Other compounds that create a smoky aroma or taste in bourbon include syringol, as well as 4-ethylguiacol, which creates a bacon-like aroma, and cresol, which leads to a tar aroma, according to Tales of the Cocktail Foundation.

Malted barley is another source of smoky-tasting notes. In fact, those smoky, earthy notes are why scotch distilleries use a large portion of barley in their mash bills, according to Rabbit Hole Distillery. According to Lux Row Distillers, a gently smoky bourbon to try is David Nicholson 1843. Pairing a smoky bourbon with smoked meats, bacon, or roasted nuts may help you better taste these notes in the glass.

Grain and cereal

Many grain and cereal-tasting notes in bourbon are created by the actual grains used in the mash bill, which can include corn, rye, wheat, and malted barley. According to Strayer-Benton, their proportions in the mash create different flavor profiles.

One of the requirements to be legally considered a straight Kentucky bourbon is that the mash bill must be at least 51% corn, so all bourbon will have a sweetness and potentially related notes of corn, like hot cereal or cornbread.

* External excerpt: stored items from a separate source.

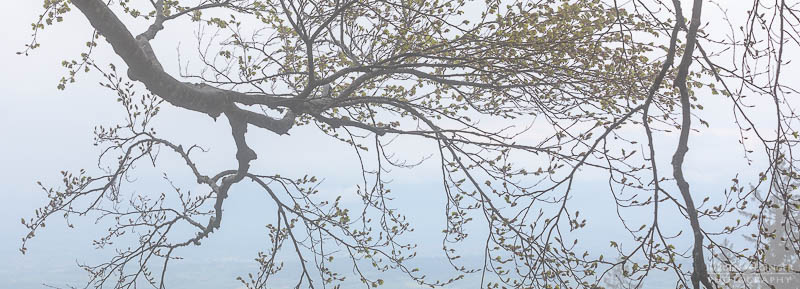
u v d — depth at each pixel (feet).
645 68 22.36
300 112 25.73
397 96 28.60
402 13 23.13
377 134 27.30
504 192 20.39
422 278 26.68
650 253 13.85
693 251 11.85
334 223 28.99
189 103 24.39
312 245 29.09
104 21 20.72
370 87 28.84
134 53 22.06
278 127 28.48
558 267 20.17
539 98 23.93
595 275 19.49
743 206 14.01
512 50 22.49
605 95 22.65
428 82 28.63
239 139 28.19
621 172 15.70
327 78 23.17
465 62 22.59
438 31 22.00
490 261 22.49
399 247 28.45
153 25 25.90
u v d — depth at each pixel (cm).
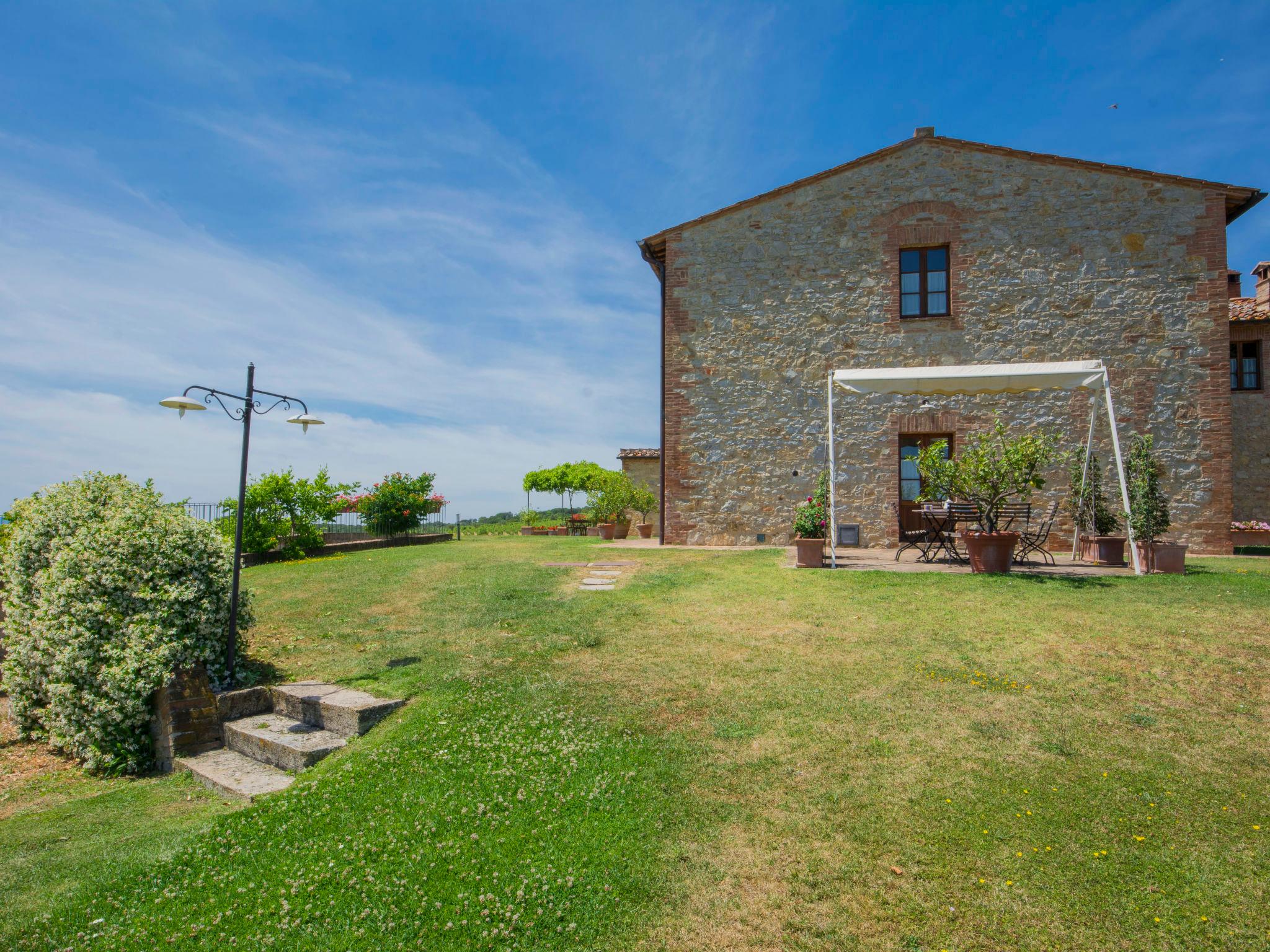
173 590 577
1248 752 416
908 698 505
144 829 401
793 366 1259
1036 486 890
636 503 1828
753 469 1271
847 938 279
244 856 348
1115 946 272
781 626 683
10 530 777
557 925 286
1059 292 1166
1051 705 487
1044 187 1177
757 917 292
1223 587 750
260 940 282
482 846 342
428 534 1758
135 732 546
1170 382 1131
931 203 1213
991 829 347
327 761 467
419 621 763
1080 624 641
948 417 1196
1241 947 269
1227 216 1170
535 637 679
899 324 1220
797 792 386
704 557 1096
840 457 1237
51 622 579
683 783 399
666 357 1311
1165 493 1123
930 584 806
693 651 623
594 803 378
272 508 1373
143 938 287
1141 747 427
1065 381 957
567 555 1189
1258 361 1459
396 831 359
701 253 1300
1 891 330
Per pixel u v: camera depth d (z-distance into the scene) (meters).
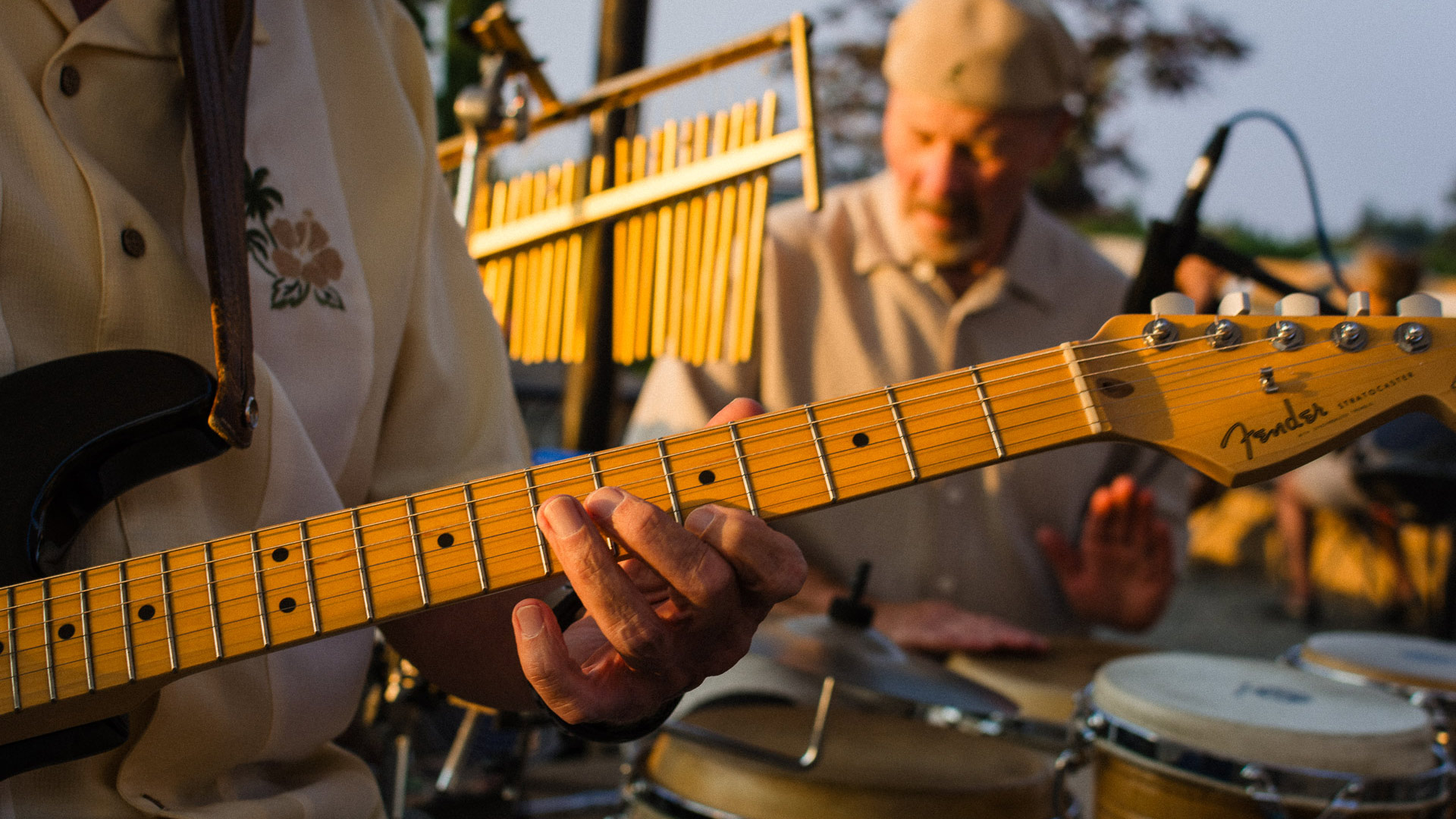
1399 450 4.42
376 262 1.01
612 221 1.53
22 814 0.80
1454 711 1.62
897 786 1.28
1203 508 4.64
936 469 0.78
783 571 0.74
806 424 0.79
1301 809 1.19
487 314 1.13
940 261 2.21
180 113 0.91
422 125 1.09
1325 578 5.74
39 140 0.82
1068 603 2.24
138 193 0.89
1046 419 0.77
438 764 1.88
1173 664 1.51
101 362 0.82
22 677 0.80
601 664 0.82
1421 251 5.65
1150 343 0.77
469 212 1.55
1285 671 1.52
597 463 0.80
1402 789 1.21
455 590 0.80
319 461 0.92
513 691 0.99
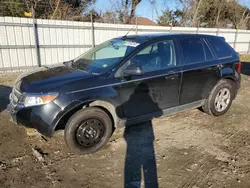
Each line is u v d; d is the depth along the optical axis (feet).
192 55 12.89
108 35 36.86
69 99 9.22
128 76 10.53
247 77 29.37
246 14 84.43
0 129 12.19
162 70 11.53
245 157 10.23
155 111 11.81
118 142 11.28
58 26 31.60
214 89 13.91
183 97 12.72
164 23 71.36
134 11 58.39
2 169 8.92
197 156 10.22
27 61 30.50
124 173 8.95
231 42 57.62
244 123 13.93
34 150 10.30
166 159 9.95
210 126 13.38
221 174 9.00
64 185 8.21
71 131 9.58
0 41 27.86
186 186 8.30
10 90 20.98
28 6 42.68
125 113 10.80
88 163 9.55
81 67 11.53
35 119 9.12
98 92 9.77
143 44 11.27
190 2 74.23
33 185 8.14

While wheat is not a required grain in the mash bill of bourbon, wheated bourbons can carry a range of cereal, cracker, or bready notes, according to Distiller. Malted barley is another grain that lends cereal-like and malty flavors and aromas to bourbon. Rye is another grain in some but not all bourbons and can remind tasters of a loaf of rye bread in their tasting notes. Woodford Reserve Straight Bourbon Whiskey is a bourbon with "bold grain" notes, according to the Woodford Reserve site.

Baking spices

Baking spices are commonly reported tasting notes in bourbon. Their gentle kick can balance sweetness and accent woody and smoky notes, creating a more complex and layered sip. Some of the many baking spice notes tasters find in bourbon include cinnamon, nutmeg, clove, black pepper, allspice, and cardamom.

Rye-heavy bourbons are well known for having more peppery, spice-laden tasting notes. The oak barrel itself also contributes baking spice notes to bourbon as it ages, according to Heaven Hill Distillery. As explained by Whisky Magazine, aldehydes originating in the oak wood contribute several compounds that create baking spice tasting notes, including eugenol, which is related to nutmeg and clove, and the cinnamon-flavored cinnamaldehyde.

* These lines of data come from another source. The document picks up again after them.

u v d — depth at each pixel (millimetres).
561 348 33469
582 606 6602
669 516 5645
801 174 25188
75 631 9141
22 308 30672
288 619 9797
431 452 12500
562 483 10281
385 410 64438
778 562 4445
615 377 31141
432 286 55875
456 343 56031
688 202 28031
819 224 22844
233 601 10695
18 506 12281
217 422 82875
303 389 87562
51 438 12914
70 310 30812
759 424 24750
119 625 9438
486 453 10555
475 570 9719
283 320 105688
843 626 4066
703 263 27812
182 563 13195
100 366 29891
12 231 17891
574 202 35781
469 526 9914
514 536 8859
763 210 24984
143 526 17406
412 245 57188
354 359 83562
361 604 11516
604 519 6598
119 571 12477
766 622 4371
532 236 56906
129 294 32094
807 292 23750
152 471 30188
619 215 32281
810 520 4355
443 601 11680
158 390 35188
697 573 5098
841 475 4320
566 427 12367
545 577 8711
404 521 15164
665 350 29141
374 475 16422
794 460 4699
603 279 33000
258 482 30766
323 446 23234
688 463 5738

A bourbon Strayer-Benton recommends with heavier baking spice tasting notes is Wild Turkey Rare Breed Barrel Proof Bourbon. According to the American Bourbon Association, three spice-forward bourbons are Blanton's, Hancock Reserve, and Knob Creek Kentucky Straight Rye.

Herbal and floral

A more delicate category of tasting notes in bourbon are herbal and floral notes, which can include mint, jasmine, lavender, rose petals, green tea, and rosemary. In fact, bourbon contains terpenes (plant-derived volatiles) like linalool (found in lavender, basil, and coriander), geraniol, camphor, and limonene, which creates citrus notes, via The Whiskey Wash.

According to the American Bourbon Association, yeast can create floral and herbal notes during fermentation. Four Roses Bourbon lays out their mash bills and how the five types of yeast they use can drastically change tasting notes, showing that their "yeast Q" creates floral aromas. In contrast, "yeast F" lends herbal notes, despite two very different mash bills, underscoring the power yeast has in creating these tasting notes.

For an herbal and minty bourbon, try Four Roses Small Batch Select, and for a floral bourbon with notes of rose, honeysuckle, and lavender, try their flagship Four Roses Bourbon.


The mouthfeel of bourbon is a combination of the weight and viscosity of the liquor on your tongue, as well as the finish on your palate, explains Strayer-Benton. He suggests paying attention to whether it feels smooth or harsh and if it fades quickly or lingers.

Lux Row Distillers explains that bourbon is usually between 80 and 100 proof, while barrel-proof bourbons cannot exceed 125 proof. A higher-proof bourbon will have a drying, "hot" feel on the palate as the liquor contains a higher proportion of alcohol to water than a lower-proof bottle would.

Another contributor to different mouthfeel-related tasting notes is tannins, plant-based polyphenols that generate a bitter, astringent, and drying sensation on the palate. Tannins are found in plants, including walnuts, tea leaves, red grapes, and cacao, according to Wine Enthusiast. That's why you'll find the same palate-drying sensation in a strong cup of tea, an oaky glass of cabernet wine, and in more tannic bourbons.

Tannins are extracted from the charred oak barrel by the alcohol in the distillate during the barrel aging process, according to Strayer-Benton. Tannins rapidly enter the bourbon during the first year of aging, per the American Institute of Chemical Engineers.

Bourbon with a "big, bold, rich, thick mouthfeel," according to Strayer-Benton, is Old Forester 1920 Prohibition Style, which has a higher alcohol content at a proof of 115.